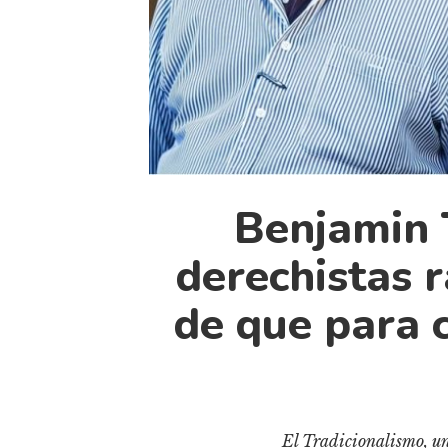
Benjamin 
derechistas r
de que para 
El Tradicionalismo, un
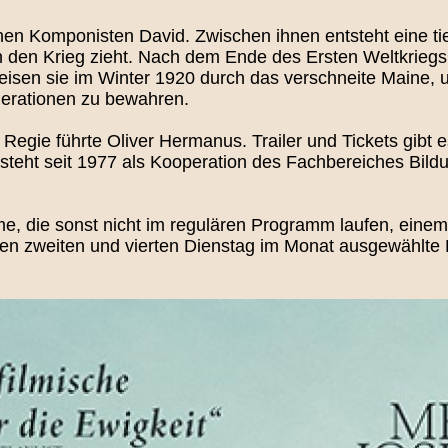
schen Komponisten David. Zwischen ihnen entsteht eine ti
in den Krieg zieht. Nach dem Ende des Ersten Weltkriegs
en sie im Winter 1920 durch das verschneite Maine, um 
rationen zu bewahren.
 Regie führte Oliver Hermanus. Trailer und Tickets gibt 
steht seit 1977 als Kooperation des Fachbereiches Bildu
lme, die sonst nicht im regulären Programm laufen, eine
n zweiten und vierten Dienstag im Monat ausgewählte Pr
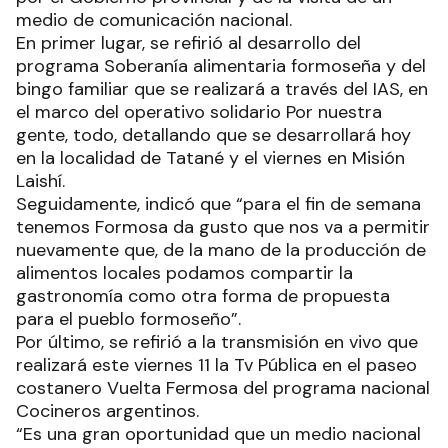
medio de comunicación nacional.
En primer lugar, se refirió al desarrollo del
programa Soberanía alimentaria formoseña y del
bingo familiar que se realizará a través del IAS, en
el marco del operativo solidario Por nuestra
gente, todo, detallando que se desarrollará hoy
en la localidad de Tatané y el viernes en Misión
Laishí.
Seguidamente, indicó que “para el fin de semana
tenemos Formosa da gusto que nos va a permitir
nuevamente que, de la mano de la producción de
alimentos locales podamos compartir la
gastronomía como otra forma de propuesta
para el pueblo formoseño”.
Por último, se refirió a la transmisión en vivo que
realizará este viernes 11 la Tv Pública en el paseo
costanero Vuelta Fermosa del programa nacional
Cocineros argentinos.
“Es una gran oportunidad que un medio nacional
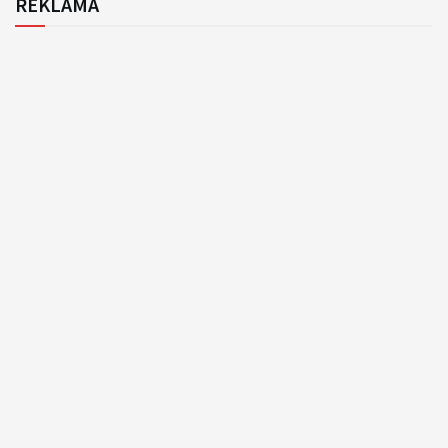
REKLAMA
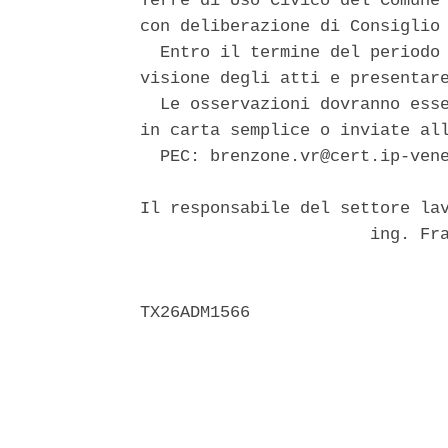
Terre di Uso Civico del Comune 
con deliberazione di Consiglio 
  Entro il termine del periodo 
visione degli atti e presentare
  Le osservazioni dovranno esse
in carta semplice o inviate all
  PEC: brenzone.vr@cert.ip-vene
Il responsabile del settore lav
                       ing. Fra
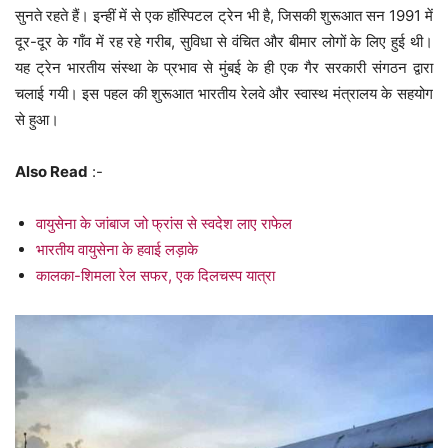
सुनते रहते हैं। इन्हीं में से एक हॉस्पिटल ट्रेन भी है, जिसकी शुरूआत सन 1991 में
दूर-दूर के गाँव में रह रहे गरीब, सुविधा से वंचित और बीमार लोगों के लिए हुई थी।
यह ट्रेन भारतीय संस्था के प्रभाव से मुंबई के ही एक गैर सरकारी संगठन द्वारा
चलाई गयी। इस पहल की शुरूआत भारतीय रेलवे और स्वास्थ मंत्रालय के सहयोग
से हुआ।
Also Read
:-
वायुसेना के जांबाज जो फ्रांस से स्वदेश लाए राफेल
भारतीय वायुसेना के हवाई लड़ाके
कालका-शिमला रेल सफर, एक दिलचस्प यात्रा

**WORK REQUIRED:**
Copy the lines of the records character for character, starting at the line containing "schen Komponisten David." and ending at the line containing "Regie führte Oliver", with both of those lines included.

**RESULT:**
schen Komponisten David. Zwischen ihnen entsteht eine ti
in den Krieg zieht. Nach dem Ende des Ersten Weltkriegs
en sie im Winter 1920 durch das verschneite Maine, um 
rationen zu bewahren.
 Regie führte Oliver Hermanus. Trailer und Tickets gibt 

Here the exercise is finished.